- **YOUR TASK**
Select from the data all lines with the word "Владимир".

======== SOURCE DATA

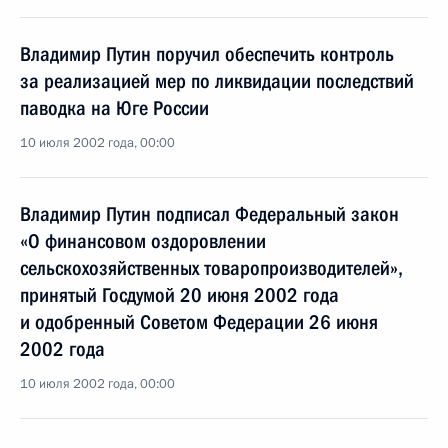
Владимир Путин поручил обеспечить контроль
за реализацией мер по ликвидации последствий
паводка на Юге России
10 июля 2002 года, 00:00
Владимир Путин подписал Федеральный закон
«О финансовом оздоровлении
сельскохозяйственных товаропроизводителей»,
принятый Госдумой 20 июня 2002 года
и одобренный Советом Федерации 26 июня
2002 года
10 июля 2002 года, 00:00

================

- **RESPONSE TO THIS EXERCISE**
Владимир Путин поручил обеспечить контроль
Владимир Путин подписал Федеральный закон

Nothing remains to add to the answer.